[Stored entries]
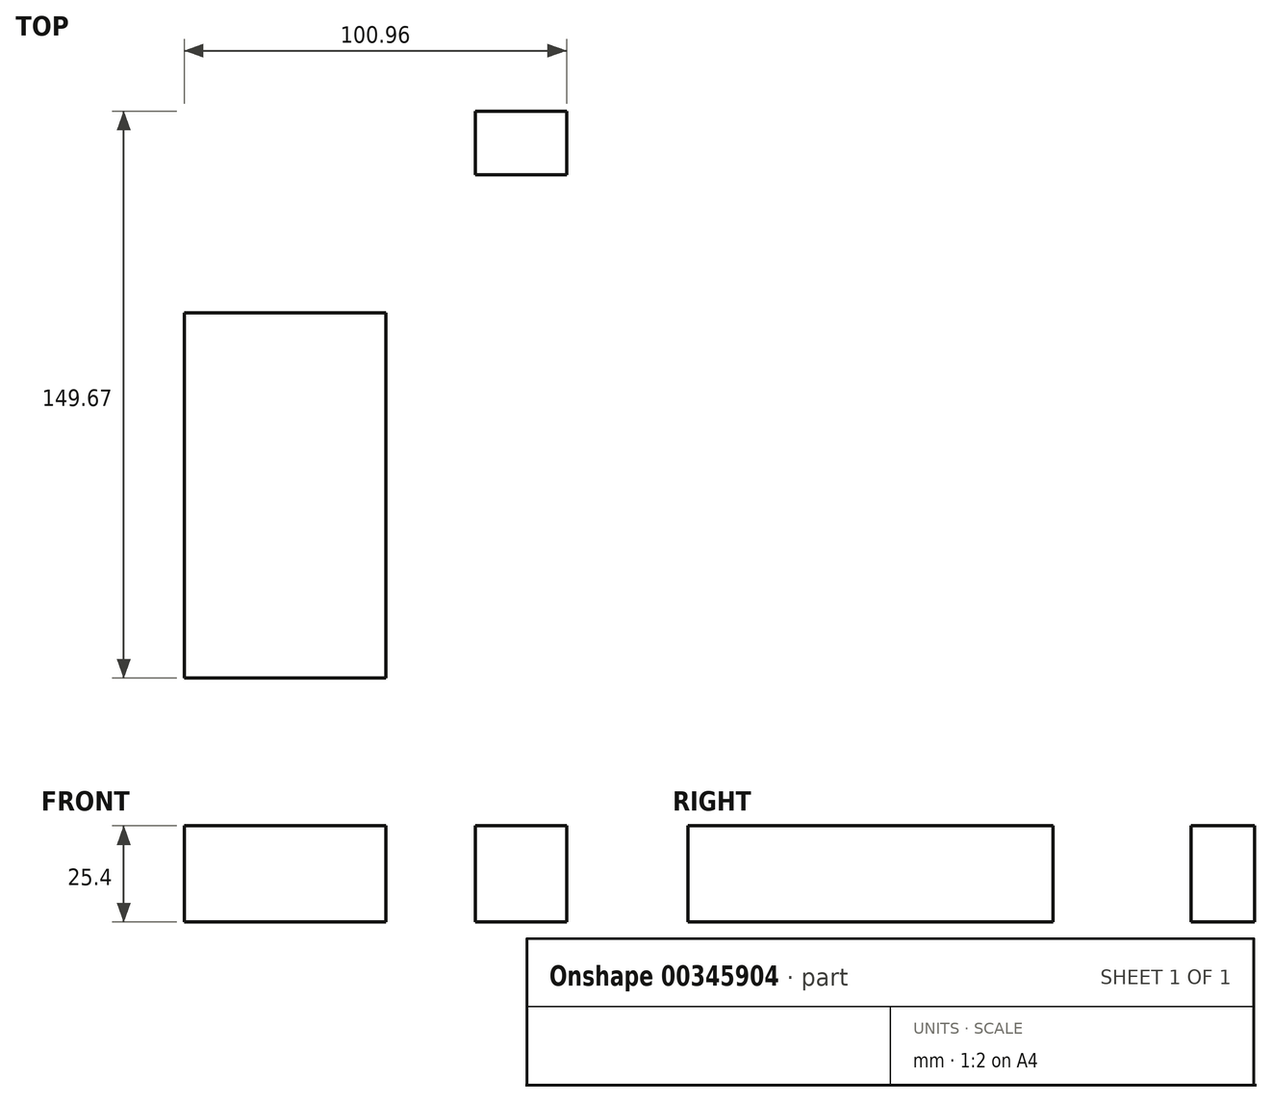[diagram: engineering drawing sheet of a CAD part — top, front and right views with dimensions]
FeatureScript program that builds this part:
annotation { "Feature Type Name" : "Feature", "Feature Type Description" : "" }
export const myFeature = defineFeature(function(context is Context, id is Id, definition is map)
    precondition{}
    {
        {
            var Q0;
            Q0=qCreatedBy(makeId("Top.planeOp"),FACE);
            var sketch = newSketch(context, id + "F0", { "sketchPlane" : qUnion([Q0])});
            skLineSegment(sketch, "E0.bottom", {"start": v(-14.22, 56.8) * mm, "end": v(39.07, 56.8) * mm});
            skLineSegment(sketch, "E0.top", {"start": v(-14.22, -39.67) * mm, "end": v(39.07, -39.67) * mm});
            skLineSegment(sketch, "E0.left", {"start": v(-14.22, 56.8) * mm, "end": v(-14.22, -39.67) * mm});
            skLineSegment(sketch, "E0.right", {"start": v(39.07, 56.8) * mm, "end": v(39.07, -39.67) * mm});
            skLineSegment(sketch, "E1.bottom", {"start": v(86.74, 93.2) * mm, "end": v(62.6, 93.2) * mm});
            skLineSegment(sketch, "E1.top", {"start": v(86.74, 110) * mm, "end": v(62.6, 110) * mm});
            skLineSegment(sketch, "E1.left", {"start": v(86.74, 93.2) * mm, "end": v(86.74, 110) * mm});
            skLineSegment(sketch, "E1.right", {"start": v(62.6, 93.2) * mm, "end": v(62.6, 110) * mm});
            skSolve(sketch);
        }
        {
            var Q0;
            Q0 = qSketchRegion(id + "F0", true);
            extrude(context, id + "F1", {"entities" : qUnion([Q0]), "depth" : 25.4 * mm});
        }
    });
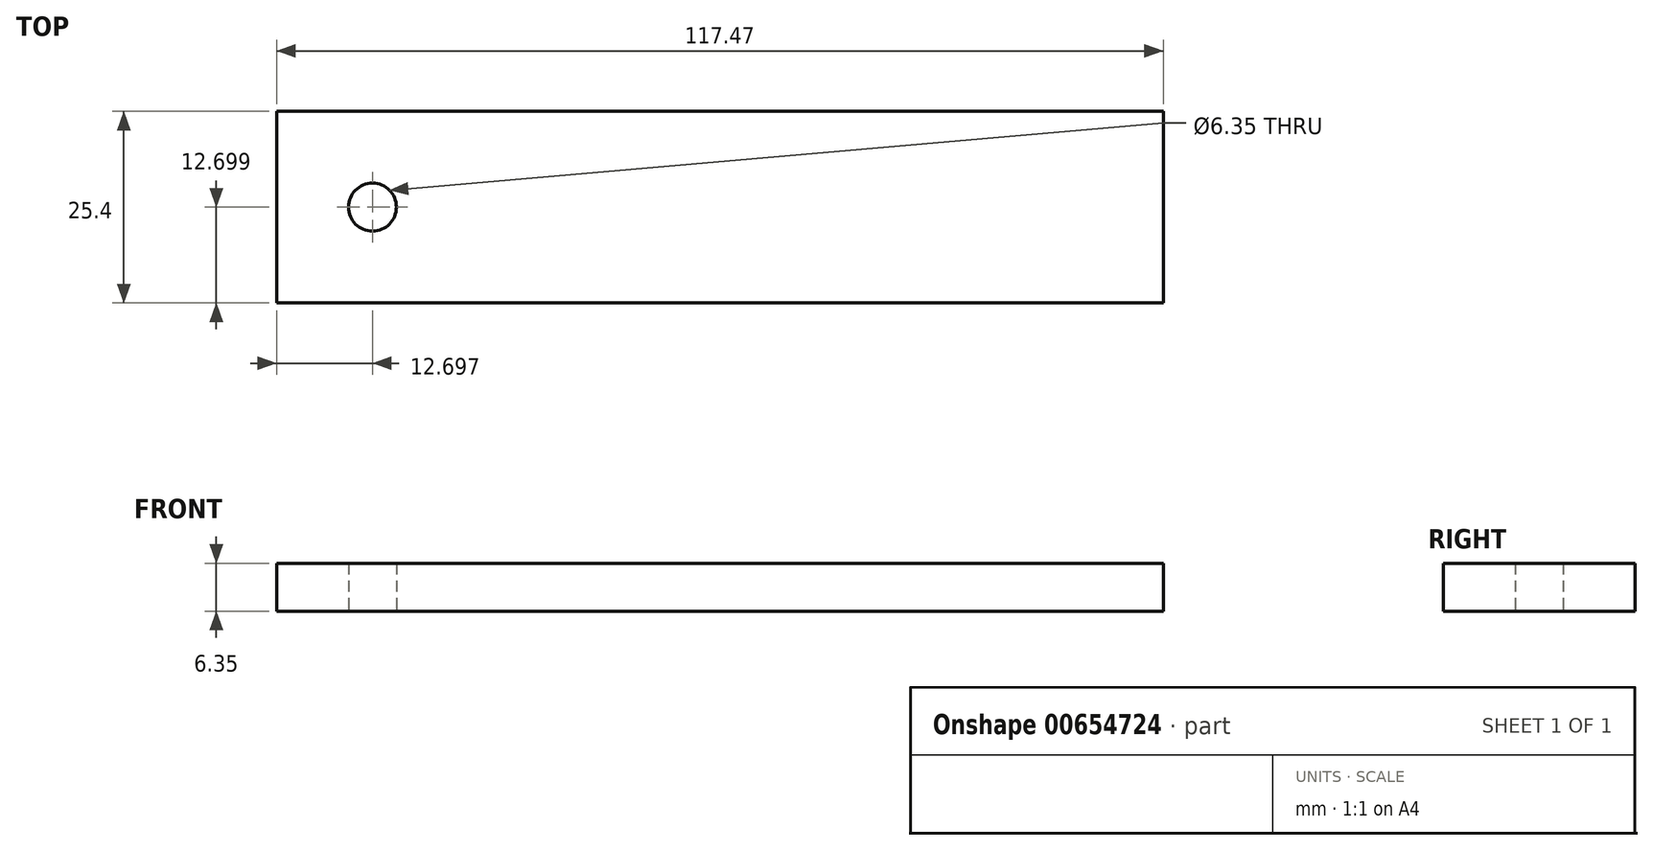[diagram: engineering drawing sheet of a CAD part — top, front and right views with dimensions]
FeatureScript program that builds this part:
annotation { "Feature Type Name" : "Feature", "Feature Type Description" : "" }
export const myFeature = defineFeature(function(context is Context, id is Id, definition is map)
    precondition{}
    {
        {
            var Q0;
            Q0=qCreatedBy(makeId("Top.planeOp"),FACE);
            var sketch = newSketch(context, id + "F0", { "sketchPlane" : qUnion([Q0])});
            skLineSegment(sketch, "E0.bottom", {"start": v(-60.84, 5.92) * mm, "end": v(56.63, 5.92) * mm});
            skLineSegment(sketch, "E0.top", {"start": v(-60.84, -19.48) * mm, "end": v(56.63, -19.48) * mm});
            skLineSegment(sketch, "E0.left", {"start": v(-60.84, 5.92) * mm, "end": v(-60.84, -19.48) * mm});
            skLineSegment(sketch, "E0.right", {"start": v(56.63, 5.92) * mm, "end": v(56.63, -19.48) * mm});
            skCircle(sketch, "E1", {"center": v(-48.14, -6.78) * mm, "radius": 3.18 * mm});
            skSolve(sketch);
        }
        {
            var Q0;
            Q0 = qSketchRegion(id + "F0", true);
            extrude(context, id + "F1", {"entities" : qUnion([Q0]), "depth" : 6.35 * mm, "offsetDistance" : 25.4 * mm});
        }
    });
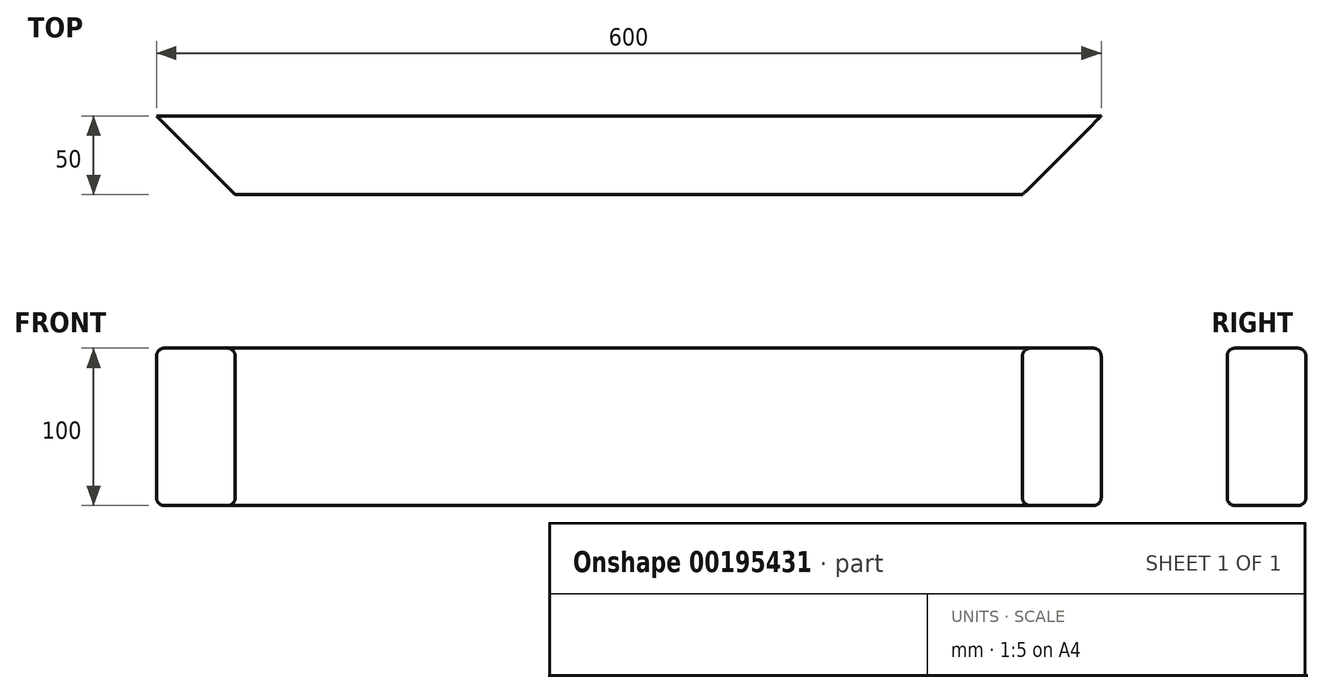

● Directive: Show every line of the listing above that contains the string "bottom", reproducing each such line in full.

● Solution for this task:
            skLineSegment(sketch, "E0.bottom", {"start": v(-14.22, 56.8) * mm, "end": v(39.07, 56.8) * mm});
            skLineSegment(sketch, "E1.bottom", {"start": v(86.74, 93.2) * mm, "end": v(62.6, 93.2) * mm});
            skLineSegment(sketch, "E0.bottom", {"start": v(-60.84, 5.92) * mm, "end": v(56.63, 5.92) * mm});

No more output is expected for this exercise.